▶ **Data extracts**:
= = = = = = =

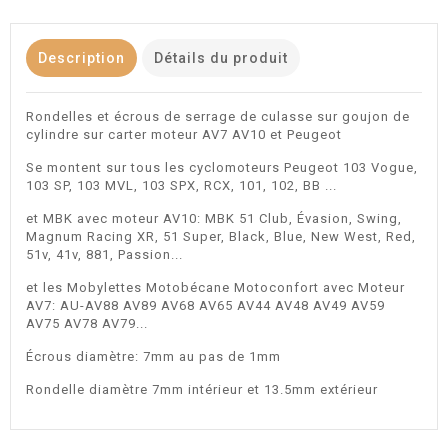
Description
Détails du produit
Rondelles et écrous de serrage de culasse sur goujon de
cylindre sur carter moteur AV7 AV10 et Peugeot
Se montent sur tous les cyclomoteurs Peugeot 103 Vogue,
103 SP, 103 MVL, 103 SPX, RCX, 101, 102, BB ...
et MBK avec moteur AV10: MBK 51 Club, Évasion, Swing,
Magnum Racing XR, 51 Super, Black, Blue, New West, Red,
51v, 41v, 881, Passion...
et les Mobylettes Motobécane Motoconfort avec Moteur
AV7: AU-AV88 AV89 AV68 AV65 AV44 AV48 AV49 AV59
AV75 AV78 AV79...
Écrous diamètre: 7mm au pas de 1mm
Rondelle diamètre 7mm intérieur et 13.5mm extérieur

= = = = = = =

▶ **What you have to do**:
Your answer should consist of the lines above that hold the word "Peugeot", copied exactly.

▶ **Output below**:
cylindre sur carter moteur AV7 AV10 et Peugeot
Se montent sur tous les cyclomoteurs Peugeot 103 Vogue,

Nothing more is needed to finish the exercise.